Especialista em ligações culturais, Vianna lança em fevereiro sua mais ambiciosa rede de conexões: o site Overmundo (www.overmundo.com.br). São 27 correspondentes, um em cada Estado do país, escrevendo notas e reportagens sobre as respectivas produções locais e atraindo colaboradores diversos para uma página que tem a descentralização como idéia central.

“O Overmundo tenta atacar os problemas da circulação da informação e da produção e incentivar uma forma de reflexão sobre esses problemas. Não é uma revista, não é um banco de dados, não é a solução. É um laboratório aberto de criação de ferramentas para as pessoas utilizarem”, diz Vianna.

Inspirado em sites como o britânico Collective e o sul-coreano OhmyNews, mas buscando um modelo próprio, o Overmundo é resultado das possibilidades oferecidas pela internet e das transformações em curso na produção e transmissão de informações.

Assim, os correspondentes do site não são exatamente repórteres, mas “animadores”, na classificação de Vianna. São jornalistas e também músicos e escritores, dentre outros ofícios, que não precisam escrever com a imparcialidade idealizada pela grande imprensa.
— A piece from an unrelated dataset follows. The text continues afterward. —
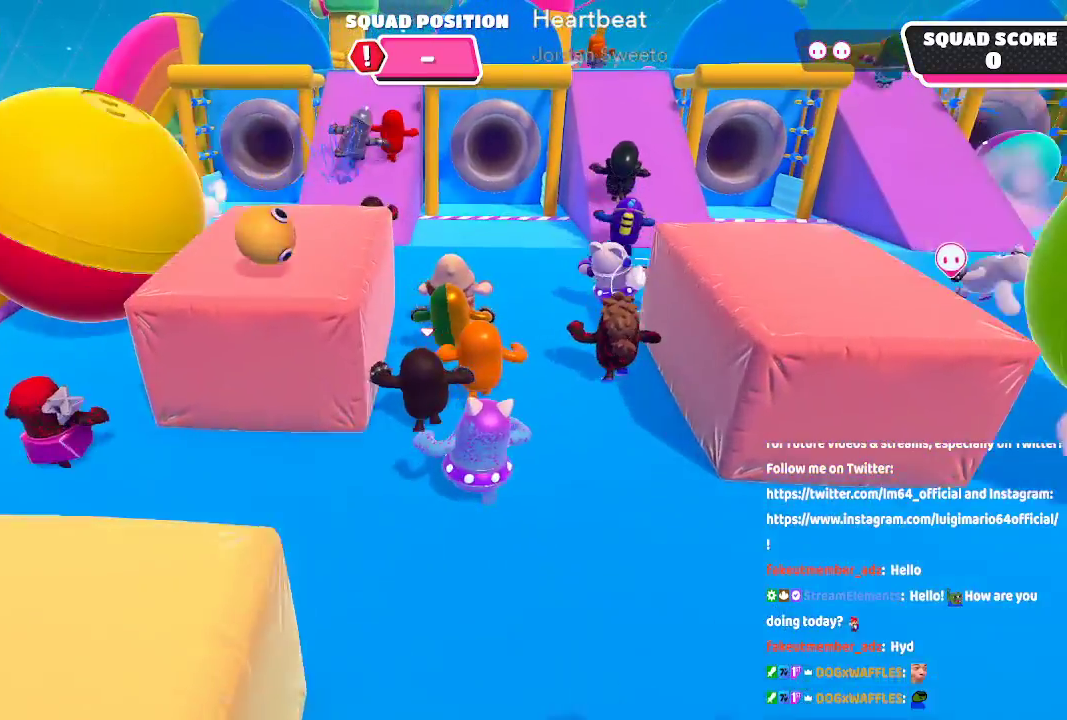
{"dt_ms": 500, "buttons": [], "left_stick": "up", "right_stick": "center", "button_events": []}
Em vez de editor-chefe, o antropólogo é uma espécie de animador geral que debate as decisões com todos os participantes.

“O que há de mais legal na internet foi produzido de forma coletiva com o objetivo de disponibilizar informação. Eu me sinto sempre em dívida, pois como eu já usei o trabalho de outras pessoas, que botaram informações e músicas de graça [na rede]! O Overmundo é uma forma de pagar um pouco dessa dívida”, afirma. “É cafona dizer, mas as pessoas estão dispostas a dedicar parte do seu tempo ao bem comum. É generosidade intelectual mesmo.”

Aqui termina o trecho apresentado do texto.